* _Task item_: Within the data below, copy each line where the string "compared" is found.

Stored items
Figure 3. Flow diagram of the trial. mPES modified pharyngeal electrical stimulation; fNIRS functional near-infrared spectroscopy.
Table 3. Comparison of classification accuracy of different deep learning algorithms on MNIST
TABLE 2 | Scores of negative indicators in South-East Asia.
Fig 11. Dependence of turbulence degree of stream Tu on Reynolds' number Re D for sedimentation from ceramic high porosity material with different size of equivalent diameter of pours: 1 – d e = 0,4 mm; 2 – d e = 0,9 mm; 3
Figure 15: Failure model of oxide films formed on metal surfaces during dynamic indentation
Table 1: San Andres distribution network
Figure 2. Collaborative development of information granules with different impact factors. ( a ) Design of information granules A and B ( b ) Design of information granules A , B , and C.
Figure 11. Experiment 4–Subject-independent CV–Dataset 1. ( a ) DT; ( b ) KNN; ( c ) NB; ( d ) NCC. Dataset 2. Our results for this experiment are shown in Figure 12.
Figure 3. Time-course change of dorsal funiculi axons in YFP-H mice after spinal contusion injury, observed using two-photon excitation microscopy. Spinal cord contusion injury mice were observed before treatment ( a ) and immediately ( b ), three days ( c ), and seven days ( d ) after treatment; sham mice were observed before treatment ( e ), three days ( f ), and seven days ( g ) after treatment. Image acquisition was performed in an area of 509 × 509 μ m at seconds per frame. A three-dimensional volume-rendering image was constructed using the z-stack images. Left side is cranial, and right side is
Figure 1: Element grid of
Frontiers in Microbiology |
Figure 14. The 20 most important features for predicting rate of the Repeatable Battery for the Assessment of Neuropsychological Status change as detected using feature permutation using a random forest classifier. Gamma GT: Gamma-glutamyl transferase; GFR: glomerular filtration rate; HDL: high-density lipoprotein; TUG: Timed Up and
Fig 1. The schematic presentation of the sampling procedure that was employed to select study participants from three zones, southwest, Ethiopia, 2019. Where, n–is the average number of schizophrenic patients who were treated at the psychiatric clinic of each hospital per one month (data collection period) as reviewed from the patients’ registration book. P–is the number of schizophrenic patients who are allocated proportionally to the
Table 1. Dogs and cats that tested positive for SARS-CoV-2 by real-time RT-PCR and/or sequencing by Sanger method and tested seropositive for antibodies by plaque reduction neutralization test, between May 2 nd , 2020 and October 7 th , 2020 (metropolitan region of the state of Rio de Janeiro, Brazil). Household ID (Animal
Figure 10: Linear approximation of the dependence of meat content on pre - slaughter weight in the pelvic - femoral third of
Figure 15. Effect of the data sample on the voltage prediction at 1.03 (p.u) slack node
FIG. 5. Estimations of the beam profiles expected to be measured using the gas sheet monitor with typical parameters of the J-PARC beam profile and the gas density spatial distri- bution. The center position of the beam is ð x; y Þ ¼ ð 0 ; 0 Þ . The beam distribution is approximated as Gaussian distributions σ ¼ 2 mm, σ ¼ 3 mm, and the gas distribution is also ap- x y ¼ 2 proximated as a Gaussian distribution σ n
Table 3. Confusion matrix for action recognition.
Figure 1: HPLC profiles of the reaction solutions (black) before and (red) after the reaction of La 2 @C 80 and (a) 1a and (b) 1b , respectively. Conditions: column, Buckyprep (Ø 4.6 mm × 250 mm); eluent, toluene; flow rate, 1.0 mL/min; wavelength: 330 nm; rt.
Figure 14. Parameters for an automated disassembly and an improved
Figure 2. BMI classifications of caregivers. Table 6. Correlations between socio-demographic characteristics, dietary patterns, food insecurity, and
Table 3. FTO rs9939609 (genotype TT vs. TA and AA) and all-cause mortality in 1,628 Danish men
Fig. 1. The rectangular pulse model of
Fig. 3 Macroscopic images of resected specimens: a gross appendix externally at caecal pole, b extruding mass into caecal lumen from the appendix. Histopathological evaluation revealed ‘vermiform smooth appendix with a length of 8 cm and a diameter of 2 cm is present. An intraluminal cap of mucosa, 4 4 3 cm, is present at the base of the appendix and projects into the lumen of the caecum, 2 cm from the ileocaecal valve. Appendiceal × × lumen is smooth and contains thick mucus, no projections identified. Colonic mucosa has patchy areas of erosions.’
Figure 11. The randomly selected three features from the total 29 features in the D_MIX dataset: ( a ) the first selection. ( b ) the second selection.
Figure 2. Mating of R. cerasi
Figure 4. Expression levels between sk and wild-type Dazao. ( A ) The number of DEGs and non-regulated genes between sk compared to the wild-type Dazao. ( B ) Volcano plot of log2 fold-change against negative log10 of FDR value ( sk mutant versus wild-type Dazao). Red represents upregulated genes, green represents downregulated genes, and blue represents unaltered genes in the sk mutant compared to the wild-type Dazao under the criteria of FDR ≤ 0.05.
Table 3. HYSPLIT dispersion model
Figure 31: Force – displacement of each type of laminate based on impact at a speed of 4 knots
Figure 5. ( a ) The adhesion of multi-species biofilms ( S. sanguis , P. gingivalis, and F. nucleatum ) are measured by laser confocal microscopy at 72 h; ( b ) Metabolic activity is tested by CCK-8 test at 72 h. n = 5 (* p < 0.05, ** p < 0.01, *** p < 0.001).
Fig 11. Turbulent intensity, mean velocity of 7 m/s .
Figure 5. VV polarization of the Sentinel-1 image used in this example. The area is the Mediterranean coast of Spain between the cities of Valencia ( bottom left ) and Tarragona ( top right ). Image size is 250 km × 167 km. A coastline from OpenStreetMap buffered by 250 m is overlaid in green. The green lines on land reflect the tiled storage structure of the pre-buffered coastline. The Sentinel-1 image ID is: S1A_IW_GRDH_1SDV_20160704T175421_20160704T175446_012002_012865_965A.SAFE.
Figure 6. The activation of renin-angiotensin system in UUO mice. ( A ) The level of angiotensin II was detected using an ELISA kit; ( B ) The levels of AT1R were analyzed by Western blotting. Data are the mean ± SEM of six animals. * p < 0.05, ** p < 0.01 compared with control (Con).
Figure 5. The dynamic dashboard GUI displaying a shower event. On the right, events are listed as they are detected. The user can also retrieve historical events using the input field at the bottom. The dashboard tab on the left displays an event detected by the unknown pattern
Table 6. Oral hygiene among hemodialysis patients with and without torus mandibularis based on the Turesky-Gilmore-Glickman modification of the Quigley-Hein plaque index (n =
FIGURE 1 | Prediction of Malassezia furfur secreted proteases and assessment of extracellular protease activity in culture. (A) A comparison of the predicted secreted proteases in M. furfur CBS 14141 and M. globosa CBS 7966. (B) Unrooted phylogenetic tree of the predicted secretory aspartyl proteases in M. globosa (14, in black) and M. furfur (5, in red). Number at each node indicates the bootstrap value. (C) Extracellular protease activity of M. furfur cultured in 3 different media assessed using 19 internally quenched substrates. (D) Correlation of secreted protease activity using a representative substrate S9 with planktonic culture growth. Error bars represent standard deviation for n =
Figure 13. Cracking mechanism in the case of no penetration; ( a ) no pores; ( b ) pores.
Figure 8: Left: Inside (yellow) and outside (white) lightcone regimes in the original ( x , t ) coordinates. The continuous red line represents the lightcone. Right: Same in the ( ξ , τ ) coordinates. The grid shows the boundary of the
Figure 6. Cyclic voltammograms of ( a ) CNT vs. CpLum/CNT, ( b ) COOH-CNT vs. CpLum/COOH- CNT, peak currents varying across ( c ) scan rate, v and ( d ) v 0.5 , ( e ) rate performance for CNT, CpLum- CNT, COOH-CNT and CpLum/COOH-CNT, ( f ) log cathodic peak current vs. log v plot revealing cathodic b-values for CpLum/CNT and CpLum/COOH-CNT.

* _Written answer_:
Figure 4. Expression levels between sk and wild-type Dazao. ( A ) The number of DEGs and non-regulated genes between sk compared to the wild-type Dazao. ( B ) Volcano plot of log2 fold-change against negative log10 of FDR value ( sk mutant versus wild-type Dazao). Red represents upregulated genes, green represents downregulated genes, and blue represents unaltered genes in the sk mutant compared to the wild-type Dazao under the criteria of FDR ≤ 0.05.
Figure 6. The activation of renin-angiotensin system in UUO mice. ( A ) The level of angiotensin II was detected using an ELISA kit; ( B ) The levels of AT1R were analyzed by Western blotting. Data are the mean ± SEM of six animals. * p < 0.05, ** p < 0.01 compared with control (Con).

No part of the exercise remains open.